ABOUT THIS EXERCISE:
Return each line of the listing exactly, though without its images.

━━━━━━━━━━━━━━━━━━━━━━━━━━━━━━

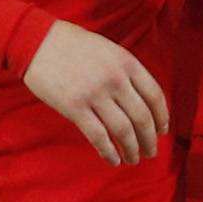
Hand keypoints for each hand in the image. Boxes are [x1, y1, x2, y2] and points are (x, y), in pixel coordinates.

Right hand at [22, 20, 168, 165]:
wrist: (39, 41)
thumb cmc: (75, 45)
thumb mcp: (109, 50)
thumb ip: (126, 72)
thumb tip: (141, 100)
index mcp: (127, 62)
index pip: (155, 95)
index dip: (162, 117)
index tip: (163, 131)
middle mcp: (116, 79)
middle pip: (142, 117)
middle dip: (149, 139)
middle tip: (151, 152)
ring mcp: (95, 94)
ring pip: (123, 130)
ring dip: (132, 149)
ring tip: (134, 159)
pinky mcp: (74, 107)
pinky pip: (98, 136)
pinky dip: (109, 151)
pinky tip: (114, 159)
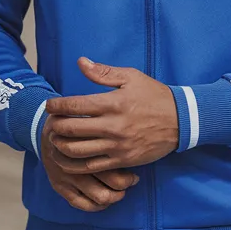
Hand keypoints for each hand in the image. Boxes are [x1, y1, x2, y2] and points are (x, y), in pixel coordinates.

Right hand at [41, 118, 140, 210]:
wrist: (46, 131)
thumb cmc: (75, 120)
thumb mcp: (89, 115)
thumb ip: (106, 121)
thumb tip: (135, 120)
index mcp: (87, 143)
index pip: (115, 162)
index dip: (129, 169)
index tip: (135, 164)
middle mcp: (78, 162)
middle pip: (112, 181)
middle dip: (126, 183)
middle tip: (132, 179)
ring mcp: (67, 176)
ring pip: (99, 196)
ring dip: (114, 196)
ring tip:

━━━━━━━━━━━━━━━━━━━━━━━━━━━━━━

ANSWER SPACE:
Hand keypoints for each hand in the image. Boxes are [x1, y1, x2, y2] and points are (x, y), in pixel coordinates.

Right hand at [22, 20, 168, 165]:
wrist: (39, 41)
thumb cmc: (75, 45)
thumb mcp: (109, 50)
thumb ip: (126, 72)
thumb tip: (141, 100)
index mcp: (127, 62)
index pip: (155, 95)
index dip: (162, 117)
index tip: (163, 131)
middle mcp: (116, 79)
middle pip: (142, 117)
middle dip: (149, 139)
middle tip: (151, 152)
ring mcp: (95, 94)
ring pip: (123, 130)
ring dip: (132, 149)
ring tip: (134, 159)
pinky mcp: (74, 107)
pinky pip: (98, 136)
pinky dip: (109, 151)
pinky tip: (114, 159)
Hand keypoints for each hand in the image. Boxes are [x1, y1, x2, y2] and points are (x, y), in pixel coordinates.

Right hand at [41, 118, 140, 210]:
wrist: (46, 131)
thumb cmc: (75, 120)
thumb mcp: (89, 115)
thumb ip: (106, 121)
thumb tip: (135, 120)
index mcp: (87, 143)
index pip: (115, 162)
index dip: (129, 169)
index tip: (135, 164)
middle mcp: (78, 162)
middle pip: (112, 181)
middle dip: (126, 183)
middle tip: (132, 179)
ring mcp: (67, 176)
ring pip: (99, 196)
ring dip: (114, 196)
ring tip:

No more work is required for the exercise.